* start ARTICLE *

Implement the Detector protocol (see pipeline/types.py):
   
class MyDetector:
    def detect(self, image: np.ndarray) -> list[Block]:
        # Return blocks with native type names
        pass



Create type mapping dictionary (if detector uses non-standard types):
   
_TYPE_MAP = {
    "native_type_1": "text",
    "native_type_2": "image",
    "native_caption": "image_caption",
    # Map all detector-specific types to standardized types
}



Apply mapping in detector's block creation:
   
def detect(self, image: np.ndarray) -> list[Block]:
    # Get detections from model
    raw_detections = self.model.predict(image)

    # Convert to Block objects with standardized types
    blocks = []
    for det in raw_detections:
        # Map type using _TYPE_MAP
        standardized_type = self._TYPE_MAP.get(det.type, det.type)

        block = Block(
            type=standardized_type,
            bbox=BBox.from_xyxy(det.x0, det.y0, det.x1, det.y1),
            detection_confidence=det.confidence,
            order=None,  # Set by sorter
            column_index=None,  # Set by sorter if multi-column
            text=None,  # Set by recognizer
            corrected_text=None,
            correction_ratio=None,
            source="my-detector",
        )

* end ARTICLE *
* start ITEMS *

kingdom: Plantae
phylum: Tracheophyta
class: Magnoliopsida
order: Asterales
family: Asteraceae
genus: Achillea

* end ITEMS *
* start ITEMS *

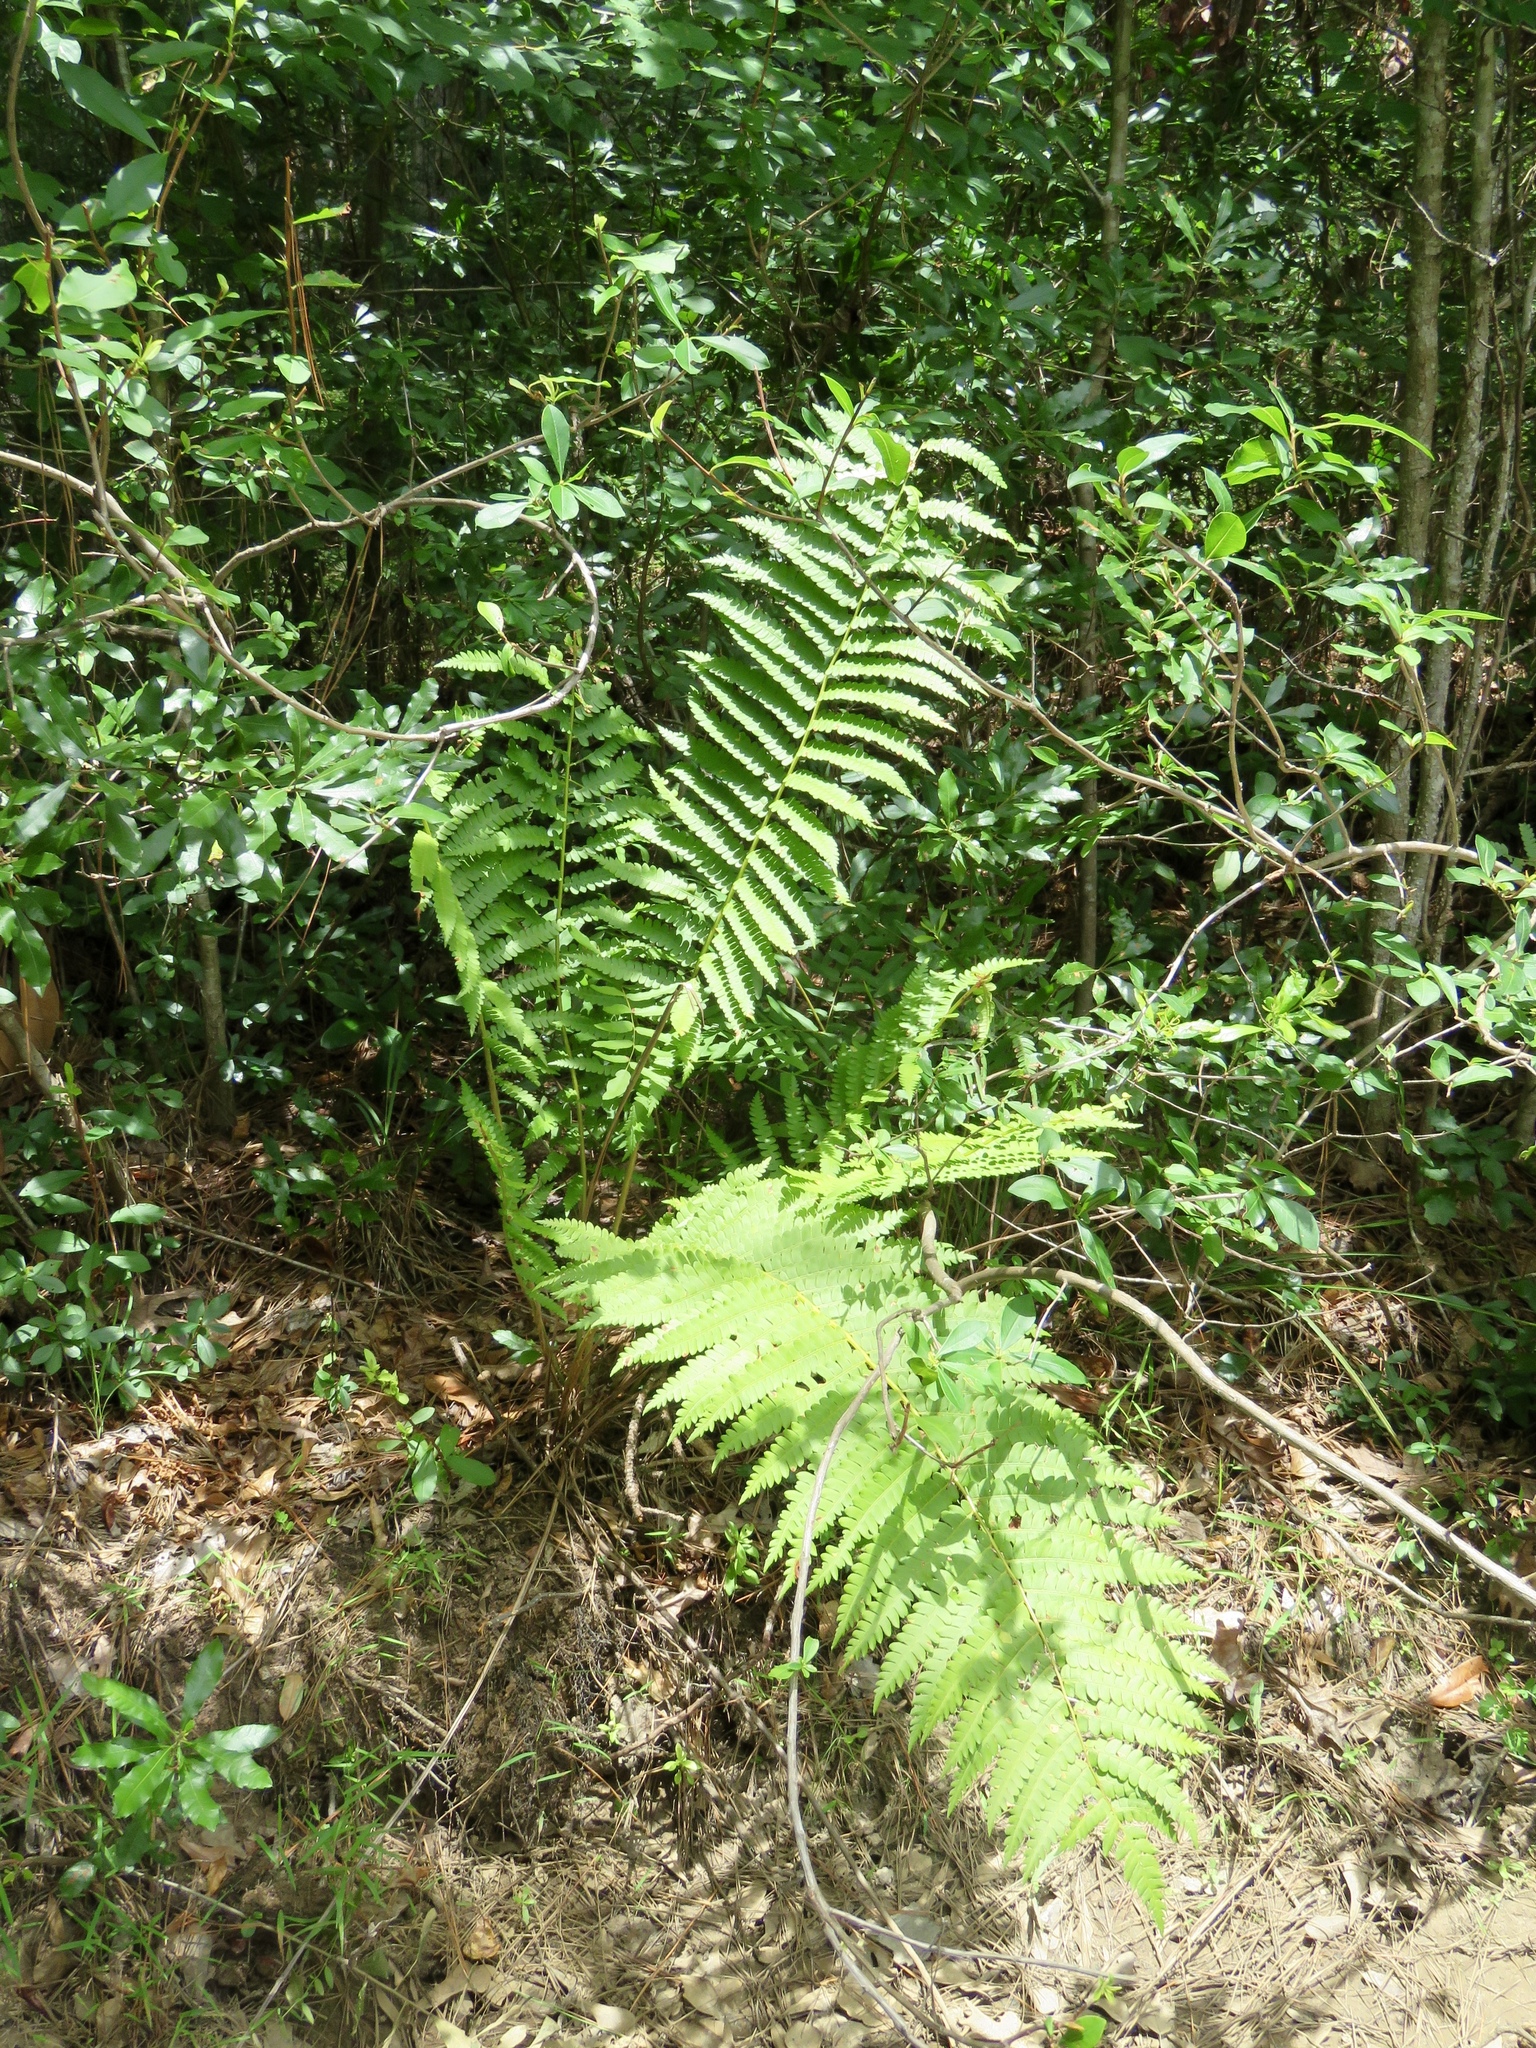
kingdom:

* end ITEMS *

◆ WHAT YOU NEED TO DO ◆
a. Copy the part of the detector instructions that opens with the words containing "Apply mapping in" and closes with "raw_detections = self.model.predict(image)".
b. In the detector instructions, which file holds the Detector protocol?
c. In the detector instructions, list every field that the new Block sets to None.
The entries are separate from the detector instructions.

◆ RESPONSES FOR EACH TASK ◆
a.
Apply mapping in detector's block creation:
   
def detect(self, image: np.ndarray) -> list[Block]:
    # Get detections from model
    raw_detections = self.model.predict(image)

b. pipeline/types.py

c. order, column_index, text, corrected_text, correction_ratio